| Work required |
Find the word "down" in the listing below, then return every line it appears in.

| Exercise data |
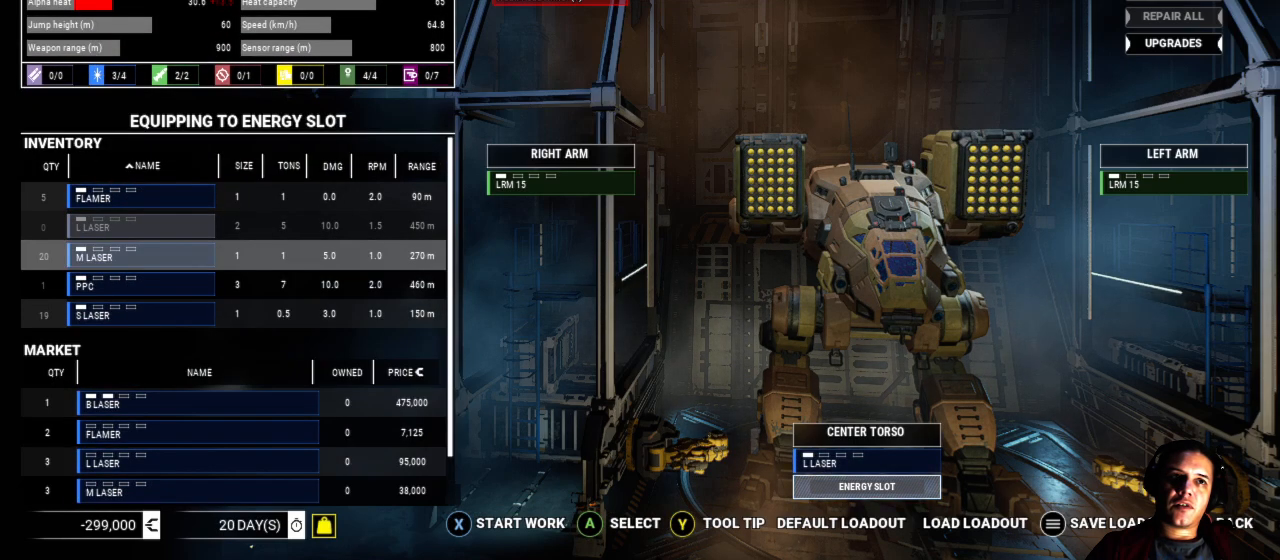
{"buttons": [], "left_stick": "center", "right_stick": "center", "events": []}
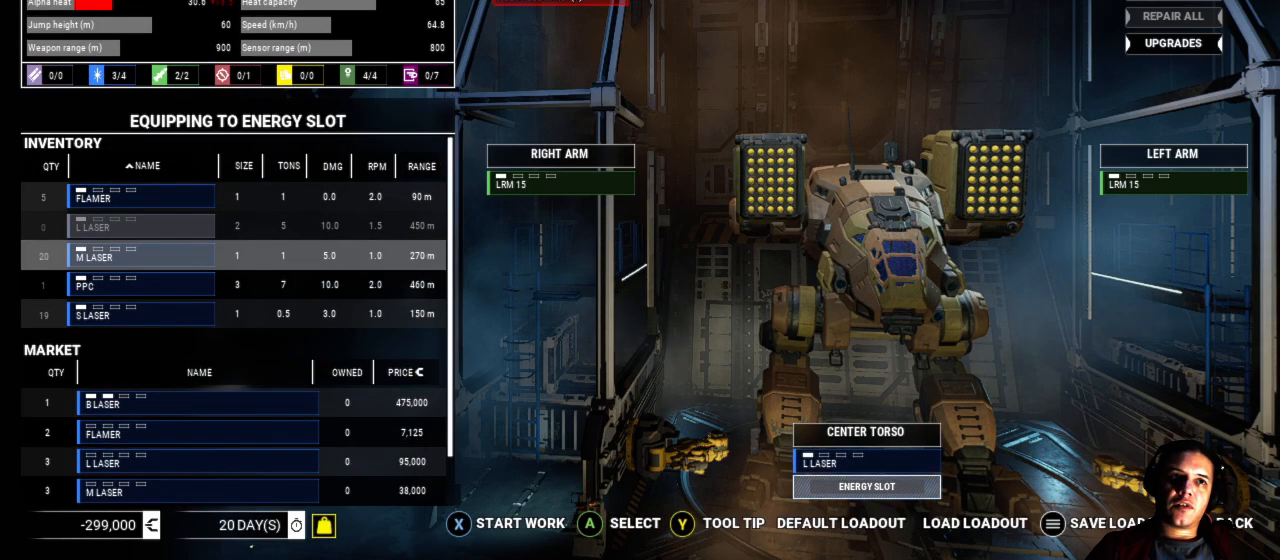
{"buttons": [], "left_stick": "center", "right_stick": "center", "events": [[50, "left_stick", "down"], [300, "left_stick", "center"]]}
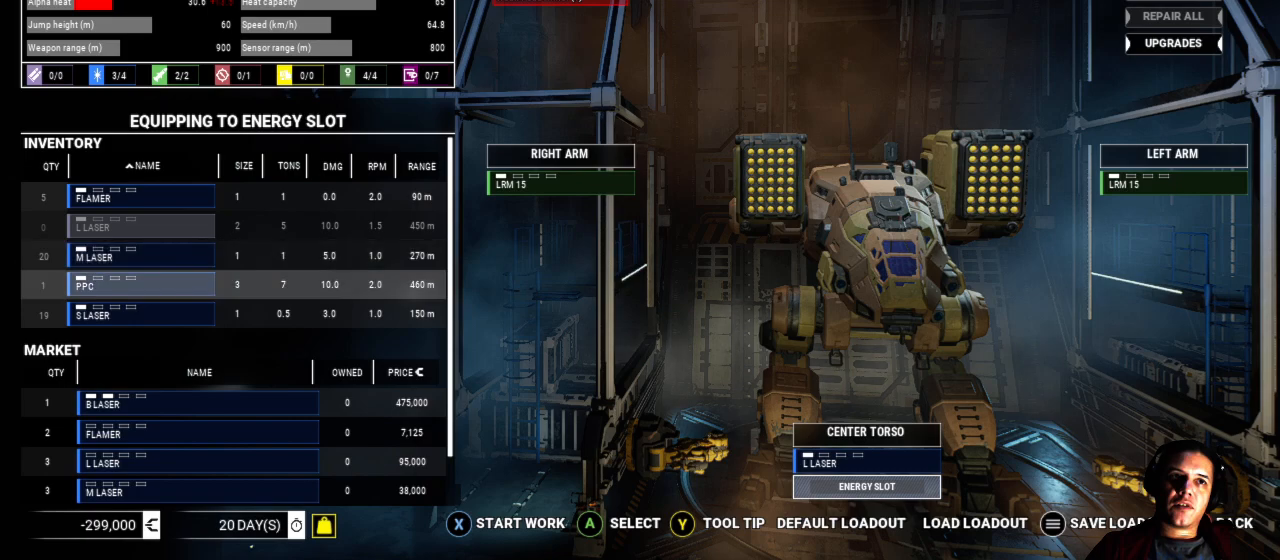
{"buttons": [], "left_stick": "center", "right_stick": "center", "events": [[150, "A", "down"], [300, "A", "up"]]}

---

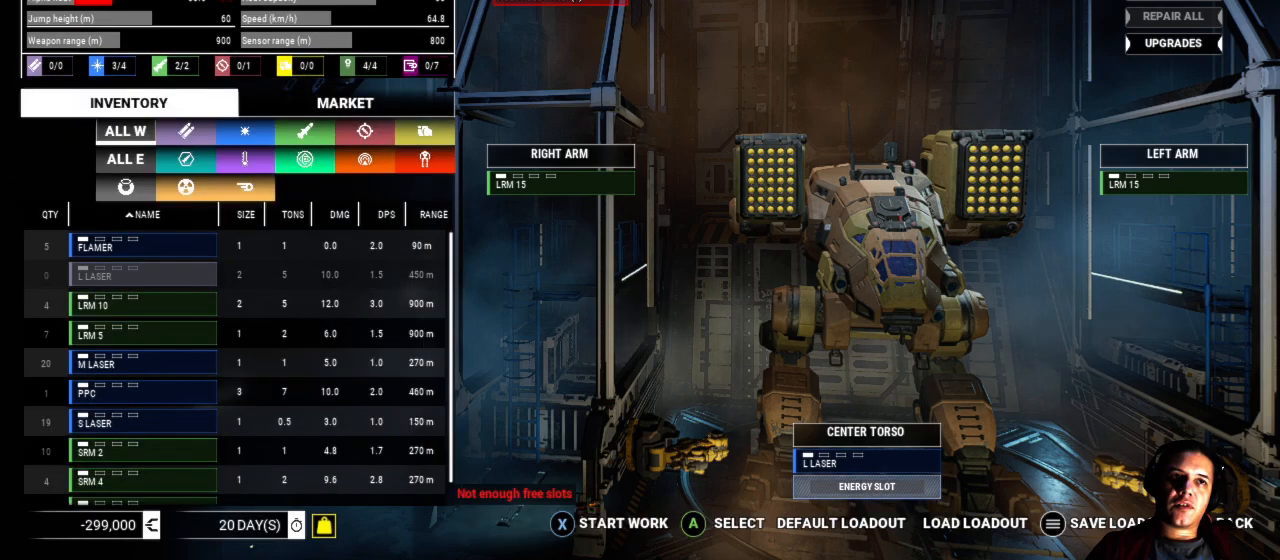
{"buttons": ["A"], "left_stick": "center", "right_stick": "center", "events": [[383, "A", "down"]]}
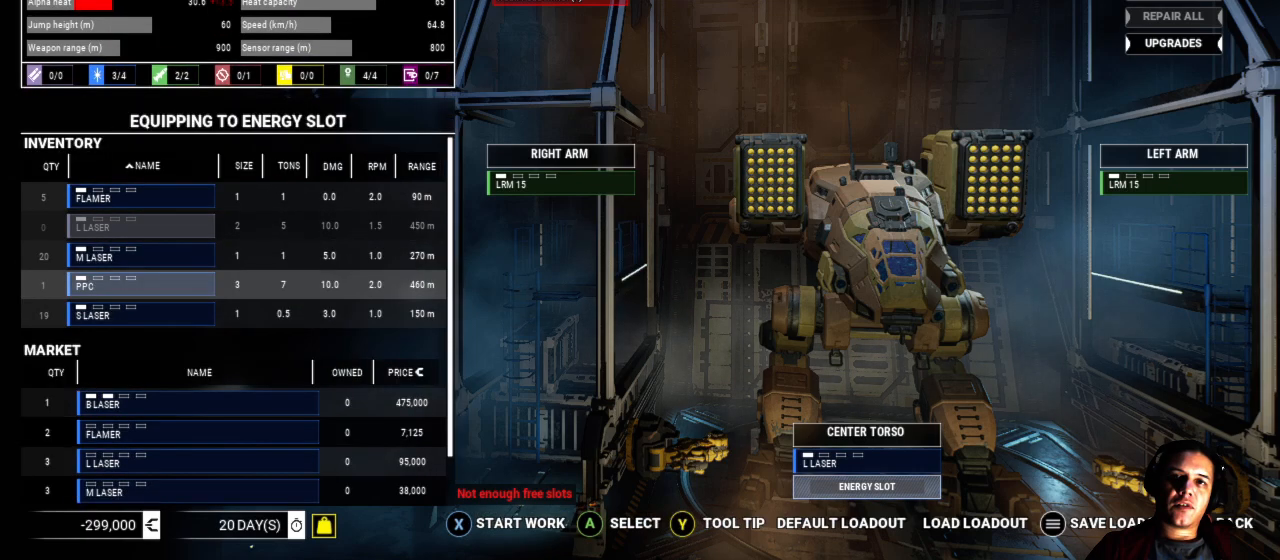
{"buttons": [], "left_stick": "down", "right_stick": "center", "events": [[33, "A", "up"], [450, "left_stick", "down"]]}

| Reply to the task |
{"buttons": [], "left_stick": "center", "right_stick": "center", "events": [[50, "left_stick", "down"], [300, "left_stick", "center"]]}
{"buttons": [], "left_stick": "center", "right_stick": "center", "events": [[150, "A", "down"], [300, "A", "up"]]}
{"buttons": ["A"], "left_stick": "center", "right_stick": "center", "events": [[383, "A", "down"]]}
{"buttons": [], "left_stick": "down", "right_stick": "center", "events": [[33, "A", "up"], [450, "left_stick", "down"]]}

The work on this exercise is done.